Q. Was there any particular time during the show when the Alpha Beams played a predominant role?

There were several moments during the show when the Alpha Beams were used as “soloists”. When I planned the show, I constantly aimed to get the most from these spotlights by including them in scenes where their beams were as visible as possible.

Q. Which features of your artistic outlook and style did you apply to this tour?

In general, I always try to be very essential. In the often very limited time you have to plan a show, you have to try to put a whole show together, not just a few very complex pieces that force you to recycle scenes and memories quickly to fill the gaps. Therefore I try to start the planning stage as prepared as possible, with the whole sequence already in mind and a ready written cue list.

I am particularly fond of single-colour effects, and I am very unlikely to put more than two colours together in the same scene. As regards Vasco’s tour, it is always an enormous pleasure to interpret the lights for such a magnificent artist and show. The lights must express the whole power of a show that has filled every stadium in Italy for years, and at the same time interpret the many atmospheres of Vasco’s music, some of which are very subtle. Musically it is a highly varied show, with room for many different lighting arrangements.

Q. Did you have any special requests or instructions from the producer or from Vasco Rossi himself?

Once all the interactions are established with the artist’s producer during the design stage, the creative part, i.e. the show light planning, is absolutely “independent”. In a setup of this size, each professional is called upon to do their specific “job” without outside interference. Vasco places great trust in me, based on years of working together, and this puts me in the ideal situation to do my work in the best possible way.

Q. Is there some other element of the lighting design you would like to tell us about?

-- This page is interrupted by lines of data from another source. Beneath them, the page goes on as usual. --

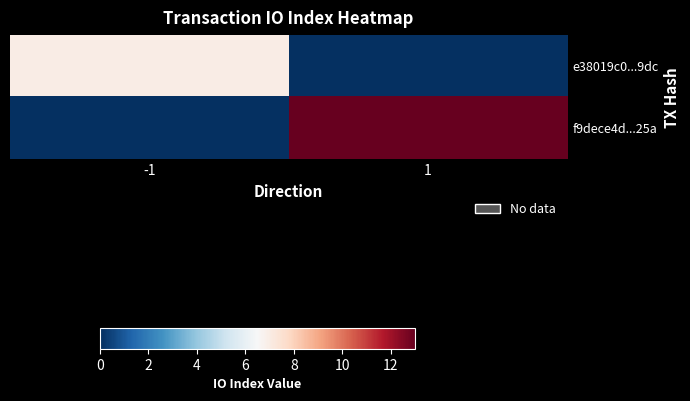

List the series in order of their overall mean, lowest first.

e38019c0...9dc, f9dece4d...25a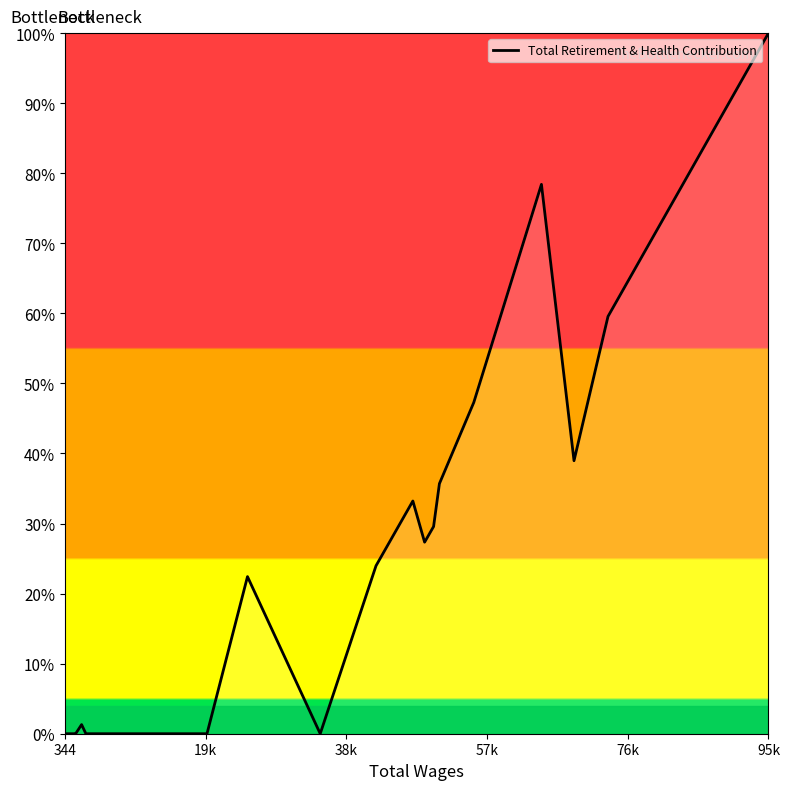

What is the difference between the maximum and minimum values?

100.0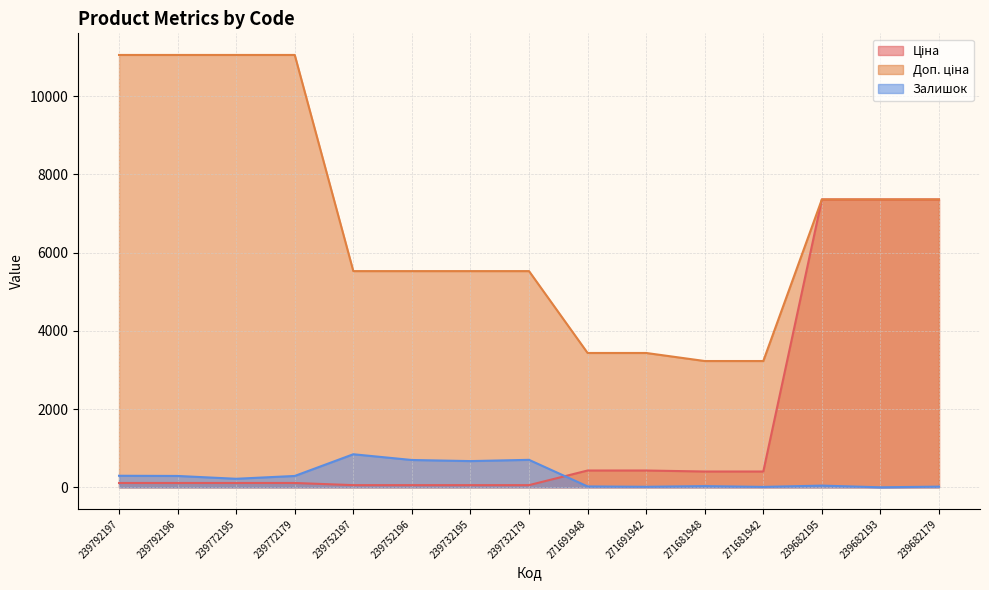

What is the label of the 1st point from the left?

239792197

The video work done for the Barco MiSTRIP displays, used for the second time on a Vasco tour, definitely deserves a mention. I am very satisfied with the results we achieved this year: I was able to have total control over the lights and video for the first time, and could also manage the material and performance. During the show planning stage, I was able to count on a perfect interaction between lights and video, since Jo Campana, Marco De Nardi and I had pre-produced and created a lot of material and video effects which we then assembled step by step during the light show. I believe that watching the concert, as it progressed, the carefully designed light/video integration was clearly noticeable. At several points during the show, we used Barco LEDs simply as light sources, without any graphics or images, but with colours and strobe effects.